Thanksgiving: Stripped Down to the Basics

[between 1960 and 1970?] Turkey plant

Turkey plant
The photo collections in Denver Public Library’s Western History and Genealogy Department are expansive to say the least. These collections include everything from rare historical images of Colorado’s early days to studio quality pictures of dead turkeys. 
While turkey photos are a mainstay of Thanksgiving decorations across the country, pictures of processed turkeys don’t always make the cut. In fact, it’s really fair to ask, “Why in the heck does Denver Public Library have pictures of plucked turkeys anyway?”
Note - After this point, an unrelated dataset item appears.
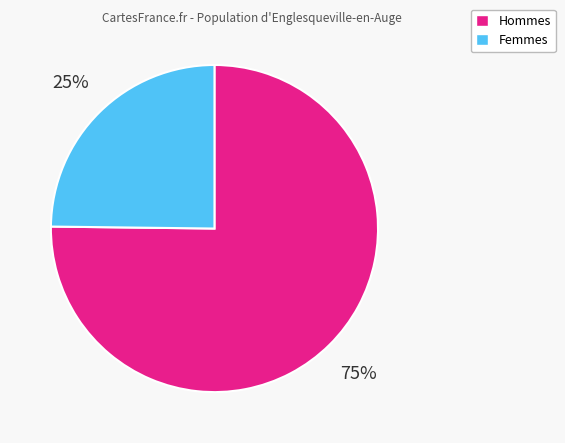

To the nearest percent, what is the average slice percentage?

50%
As it turns out, this particular photo came to DPL from the acclaimed Denver commercial photographer Lloyd Rule. Rule was a local boy, graduated from South High, and a war hero who served in both World War 2 and the Korean conflict. After serving in the European theater of operations, Rule returned to Denver where he pursued his lifelong passion for photography. He parlayed that passion into a thriving commercial photography business. 
In 1989, the Western History Department came into possession of more than 75,000 images from Rule’s collection, approximately 350 of which are in our Digital Collections.
Though the subject matter may seem mundane, commercial photo collections like this shine a light on subject matter that was intimately important to the people of the City of Denver during the eras in which they were taken. 
Mr. Rule’s collection also gives us an opportunity to take a look at our nation’s preferred Thanksgiving entree in its barest form and gives us pause to be thankful.that we’re not turkeys, too!